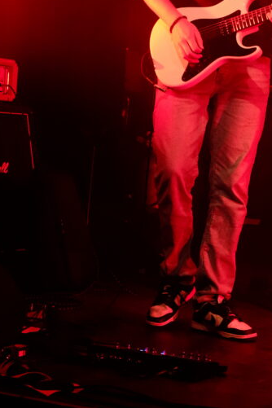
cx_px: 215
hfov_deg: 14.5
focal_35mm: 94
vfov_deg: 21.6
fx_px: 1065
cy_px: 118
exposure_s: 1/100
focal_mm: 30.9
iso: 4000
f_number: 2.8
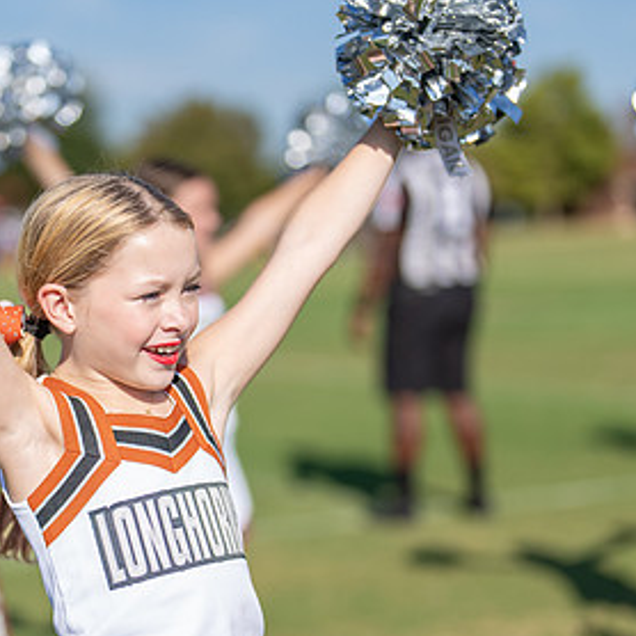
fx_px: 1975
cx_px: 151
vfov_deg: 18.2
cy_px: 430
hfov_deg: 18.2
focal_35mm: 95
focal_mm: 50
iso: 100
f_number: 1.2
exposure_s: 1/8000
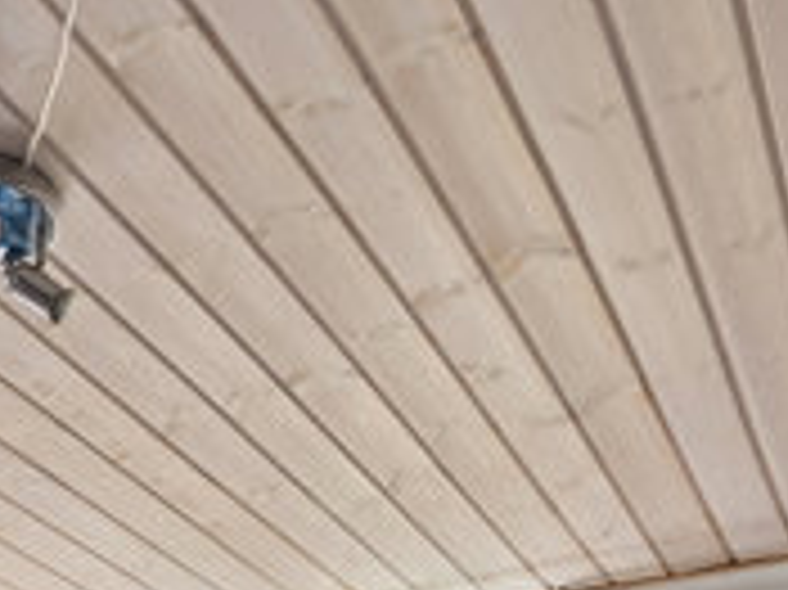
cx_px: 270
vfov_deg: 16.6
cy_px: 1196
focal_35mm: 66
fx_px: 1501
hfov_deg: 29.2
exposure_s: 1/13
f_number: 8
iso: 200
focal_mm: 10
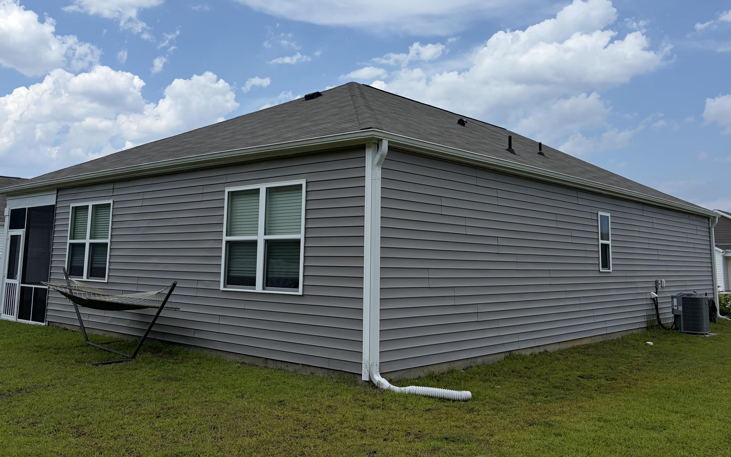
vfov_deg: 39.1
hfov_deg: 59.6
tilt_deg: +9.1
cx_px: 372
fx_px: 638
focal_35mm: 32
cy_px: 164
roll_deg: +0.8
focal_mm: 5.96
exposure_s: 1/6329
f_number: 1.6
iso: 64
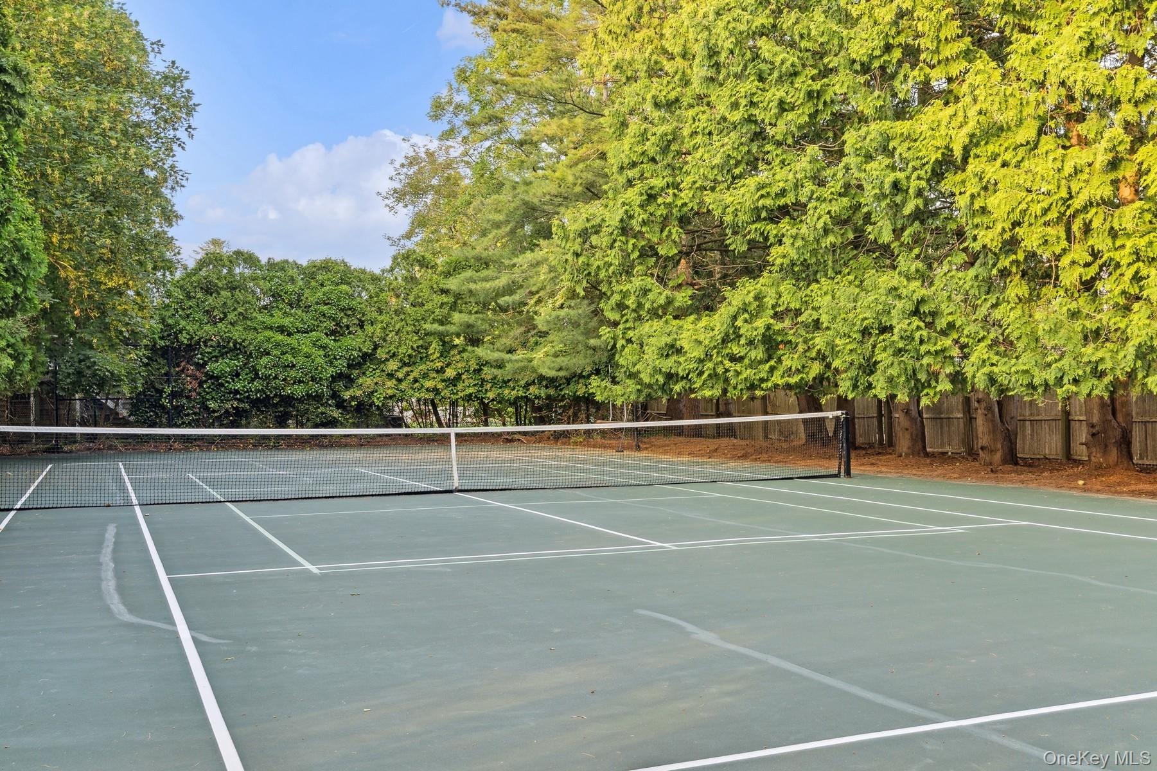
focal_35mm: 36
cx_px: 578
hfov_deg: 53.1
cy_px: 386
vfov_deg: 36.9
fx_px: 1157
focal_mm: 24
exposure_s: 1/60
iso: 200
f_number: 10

---

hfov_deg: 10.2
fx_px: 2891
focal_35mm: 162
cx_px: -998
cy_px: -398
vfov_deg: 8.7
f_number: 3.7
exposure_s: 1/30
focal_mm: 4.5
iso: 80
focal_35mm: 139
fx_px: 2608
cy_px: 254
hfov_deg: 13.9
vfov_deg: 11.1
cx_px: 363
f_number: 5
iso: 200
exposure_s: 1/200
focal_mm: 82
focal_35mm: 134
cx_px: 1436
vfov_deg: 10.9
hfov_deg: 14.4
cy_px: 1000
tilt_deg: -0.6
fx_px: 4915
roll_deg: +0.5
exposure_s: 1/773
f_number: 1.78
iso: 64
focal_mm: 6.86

BRIEF
From the material above, set down exactly the lines starting at the one with "hfov_deg: 13.9" and ending at the one with "focal_mm: 6.86", end lines included.

SOLUTION TO THIS TASK
hfov_deg: 13.9
vfov_deg: 11.1
cx_px: 363
f_number: 5
iso: 200
exposure_s: 1/200
focal_mm: 82
focal_35mm: 134
cx_px: 1436
vfov_deg: 10.9
hfov_deg: 14.4
cy_px: 1000
tilt_deg: -0.6
fx_px: 4915
roll_deg: +0.5
exposure_s: 1/773
f_number: 1.78
iso: 64
focal_mm: 6.86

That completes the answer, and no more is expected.